━━━━━ Material to process ━━━━━
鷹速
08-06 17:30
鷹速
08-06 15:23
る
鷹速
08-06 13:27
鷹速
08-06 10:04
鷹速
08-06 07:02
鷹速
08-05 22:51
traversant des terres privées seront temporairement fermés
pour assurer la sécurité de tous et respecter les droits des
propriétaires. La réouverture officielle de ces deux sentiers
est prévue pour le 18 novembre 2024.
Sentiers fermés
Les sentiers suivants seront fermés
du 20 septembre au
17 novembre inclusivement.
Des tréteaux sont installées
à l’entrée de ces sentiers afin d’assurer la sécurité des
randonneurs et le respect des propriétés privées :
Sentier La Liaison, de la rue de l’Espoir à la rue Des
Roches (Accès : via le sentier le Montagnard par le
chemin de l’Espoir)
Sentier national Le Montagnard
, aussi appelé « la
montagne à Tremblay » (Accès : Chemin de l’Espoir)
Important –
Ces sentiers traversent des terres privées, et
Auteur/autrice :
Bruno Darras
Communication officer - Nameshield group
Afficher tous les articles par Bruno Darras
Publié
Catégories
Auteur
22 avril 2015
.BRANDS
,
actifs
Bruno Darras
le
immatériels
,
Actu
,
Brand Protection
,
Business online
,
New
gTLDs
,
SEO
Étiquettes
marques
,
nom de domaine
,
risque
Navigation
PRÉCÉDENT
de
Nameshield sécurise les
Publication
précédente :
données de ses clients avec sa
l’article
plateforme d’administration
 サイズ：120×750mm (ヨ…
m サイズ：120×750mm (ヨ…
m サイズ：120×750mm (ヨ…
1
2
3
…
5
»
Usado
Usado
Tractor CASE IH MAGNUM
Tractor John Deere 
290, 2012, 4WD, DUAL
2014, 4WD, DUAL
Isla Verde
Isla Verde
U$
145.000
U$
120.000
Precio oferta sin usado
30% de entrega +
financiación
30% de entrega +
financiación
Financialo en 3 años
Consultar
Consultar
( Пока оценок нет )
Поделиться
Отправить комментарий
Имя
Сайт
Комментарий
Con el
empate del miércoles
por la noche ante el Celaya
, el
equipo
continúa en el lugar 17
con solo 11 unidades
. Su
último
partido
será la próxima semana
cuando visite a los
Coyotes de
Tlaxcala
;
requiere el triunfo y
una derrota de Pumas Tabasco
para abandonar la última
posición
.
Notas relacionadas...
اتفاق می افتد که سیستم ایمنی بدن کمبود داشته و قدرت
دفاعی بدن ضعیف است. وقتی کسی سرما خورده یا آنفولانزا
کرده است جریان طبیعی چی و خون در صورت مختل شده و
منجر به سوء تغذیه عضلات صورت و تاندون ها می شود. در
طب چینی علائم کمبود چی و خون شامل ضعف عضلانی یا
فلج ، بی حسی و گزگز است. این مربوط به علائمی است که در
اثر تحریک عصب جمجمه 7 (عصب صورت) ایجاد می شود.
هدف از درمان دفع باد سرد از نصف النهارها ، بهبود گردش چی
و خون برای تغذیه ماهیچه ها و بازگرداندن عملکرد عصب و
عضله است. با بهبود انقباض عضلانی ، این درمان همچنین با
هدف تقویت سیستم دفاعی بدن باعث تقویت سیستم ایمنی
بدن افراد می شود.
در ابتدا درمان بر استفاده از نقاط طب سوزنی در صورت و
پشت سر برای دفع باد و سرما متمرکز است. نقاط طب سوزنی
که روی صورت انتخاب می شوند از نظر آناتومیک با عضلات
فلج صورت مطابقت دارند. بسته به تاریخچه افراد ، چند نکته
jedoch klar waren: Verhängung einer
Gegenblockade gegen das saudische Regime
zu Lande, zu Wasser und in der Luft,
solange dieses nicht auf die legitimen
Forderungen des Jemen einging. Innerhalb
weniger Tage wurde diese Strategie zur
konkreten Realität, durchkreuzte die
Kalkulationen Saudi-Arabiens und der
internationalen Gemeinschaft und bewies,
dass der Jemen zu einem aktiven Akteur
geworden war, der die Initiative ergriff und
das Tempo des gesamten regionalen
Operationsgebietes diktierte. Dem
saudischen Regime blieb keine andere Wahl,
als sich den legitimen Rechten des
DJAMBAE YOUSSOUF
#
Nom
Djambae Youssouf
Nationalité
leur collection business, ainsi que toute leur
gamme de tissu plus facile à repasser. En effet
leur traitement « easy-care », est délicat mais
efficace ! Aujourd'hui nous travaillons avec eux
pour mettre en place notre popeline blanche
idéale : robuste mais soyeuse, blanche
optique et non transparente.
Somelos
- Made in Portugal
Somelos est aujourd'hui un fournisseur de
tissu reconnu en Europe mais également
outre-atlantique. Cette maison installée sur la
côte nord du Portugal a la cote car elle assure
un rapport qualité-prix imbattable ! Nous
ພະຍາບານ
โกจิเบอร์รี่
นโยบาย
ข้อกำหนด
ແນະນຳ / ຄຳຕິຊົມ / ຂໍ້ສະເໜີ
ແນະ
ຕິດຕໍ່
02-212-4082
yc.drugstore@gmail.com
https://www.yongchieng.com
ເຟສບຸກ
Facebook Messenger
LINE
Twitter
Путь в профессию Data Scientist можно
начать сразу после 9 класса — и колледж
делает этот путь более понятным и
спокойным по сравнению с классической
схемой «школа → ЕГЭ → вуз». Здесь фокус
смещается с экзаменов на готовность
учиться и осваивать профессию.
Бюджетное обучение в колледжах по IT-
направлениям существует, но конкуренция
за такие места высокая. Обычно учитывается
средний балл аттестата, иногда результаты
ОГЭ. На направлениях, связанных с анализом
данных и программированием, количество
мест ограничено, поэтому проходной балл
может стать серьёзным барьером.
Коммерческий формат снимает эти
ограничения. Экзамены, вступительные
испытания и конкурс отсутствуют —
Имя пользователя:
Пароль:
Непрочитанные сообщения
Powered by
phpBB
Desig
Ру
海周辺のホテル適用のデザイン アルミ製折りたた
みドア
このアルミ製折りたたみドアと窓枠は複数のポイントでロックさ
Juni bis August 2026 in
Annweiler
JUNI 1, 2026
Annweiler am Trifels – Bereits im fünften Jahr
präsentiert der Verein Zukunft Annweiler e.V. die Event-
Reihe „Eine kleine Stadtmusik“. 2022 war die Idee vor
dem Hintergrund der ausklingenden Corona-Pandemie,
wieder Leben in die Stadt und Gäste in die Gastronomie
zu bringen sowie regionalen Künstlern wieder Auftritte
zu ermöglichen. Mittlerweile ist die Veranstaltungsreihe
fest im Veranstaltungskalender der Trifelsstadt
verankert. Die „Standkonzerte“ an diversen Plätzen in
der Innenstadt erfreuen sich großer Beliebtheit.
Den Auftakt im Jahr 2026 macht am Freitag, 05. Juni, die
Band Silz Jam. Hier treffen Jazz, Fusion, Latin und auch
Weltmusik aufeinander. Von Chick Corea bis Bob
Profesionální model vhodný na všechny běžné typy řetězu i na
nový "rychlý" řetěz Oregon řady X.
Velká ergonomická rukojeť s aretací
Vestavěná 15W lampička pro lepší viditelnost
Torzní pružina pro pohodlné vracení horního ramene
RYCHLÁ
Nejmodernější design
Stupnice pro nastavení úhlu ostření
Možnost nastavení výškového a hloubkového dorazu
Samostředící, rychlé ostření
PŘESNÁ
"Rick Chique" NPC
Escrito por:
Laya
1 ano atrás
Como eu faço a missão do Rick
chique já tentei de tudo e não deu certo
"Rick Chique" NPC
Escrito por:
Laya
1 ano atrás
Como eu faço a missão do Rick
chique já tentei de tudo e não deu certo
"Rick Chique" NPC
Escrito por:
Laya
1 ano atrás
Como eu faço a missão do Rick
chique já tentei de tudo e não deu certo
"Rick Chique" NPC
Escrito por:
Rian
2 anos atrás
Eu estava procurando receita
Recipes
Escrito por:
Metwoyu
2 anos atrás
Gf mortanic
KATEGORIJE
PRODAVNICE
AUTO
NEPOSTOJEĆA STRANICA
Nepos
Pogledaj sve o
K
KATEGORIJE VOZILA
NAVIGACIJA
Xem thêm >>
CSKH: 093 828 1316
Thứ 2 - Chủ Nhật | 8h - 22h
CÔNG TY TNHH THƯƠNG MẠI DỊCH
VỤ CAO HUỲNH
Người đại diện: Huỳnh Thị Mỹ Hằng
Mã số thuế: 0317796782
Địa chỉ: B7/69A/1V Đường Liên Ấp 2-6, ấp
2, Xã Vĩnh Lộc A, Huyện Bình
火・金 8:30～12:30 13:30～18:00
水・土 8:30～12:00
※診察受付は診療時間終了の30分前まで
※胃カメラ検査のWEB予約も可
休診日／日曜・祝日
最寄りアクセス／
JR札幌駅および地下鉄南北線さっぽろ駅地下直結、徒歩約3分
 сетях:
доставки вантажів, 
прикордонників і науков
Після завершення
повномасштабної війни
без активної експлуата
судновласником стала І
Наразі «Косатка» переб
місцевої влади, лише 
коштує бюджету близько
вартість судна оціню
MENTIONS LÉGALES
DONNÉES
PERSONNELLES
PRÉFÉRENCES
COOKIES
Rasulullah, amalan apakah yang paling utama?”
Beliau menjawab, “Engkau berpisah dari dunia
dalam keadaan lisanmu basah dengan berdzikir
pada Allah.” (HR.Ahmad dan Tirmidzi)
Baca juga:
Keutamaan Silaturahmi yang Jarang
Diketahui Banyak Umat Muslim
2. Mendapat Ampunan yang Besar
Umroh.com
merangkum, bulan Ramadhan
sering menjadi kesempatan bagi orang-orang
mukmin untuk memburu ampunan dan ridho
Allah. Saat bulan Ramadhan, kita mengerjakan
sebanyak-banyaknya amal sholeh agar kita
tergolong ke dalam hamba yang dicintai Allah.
━━━━━
• What you will do: Output the lines above as a numbered list with blank lines omitted, starting from the first line and continuing through the line containing "Important –".

• Response to this exercise:
1. 鷹速
2. 08-06 17:30
3. 鷹速
4. 08-06 15:23
5. る
6. 鷹速
7. 08-06 13:27
8. 鷹速
9. 08-06 10:04
10. 鷹速
11. 08-06 07:02
12. 鷹速
13. 08-05 22:51
14. traversant des terres privées seront temporairement fermés
15. pour assurer la sécurité de tous et respecter les droits des
16. propriétaires. La réouverture officielle de ces deux sentiers
17. est prévue pour le 18 novembre 2024.
18. Sentiers fermés
19. Les sentiers suivants seront fermés
20. du 20 septembre au
21. 17 novembre inclusivement.
22. Des tréteaux sont installées
23. à l’entrée de ces sentiers afin d’assurer la sécurité des
24. randonneurs et le respect des propriétés privées :
25. Sentier La Liaison, de la rue de l’Espoir à la rue Des
26. Roches (Accès : via le sentier le Montagnard par le
27. chemin de l’Espoir)
28. Sentier national Le Montagnard
29. , aussi appelé « la
30. montagne à Tremblay » (Accès : Chemin de l’Espoir)
31. Important –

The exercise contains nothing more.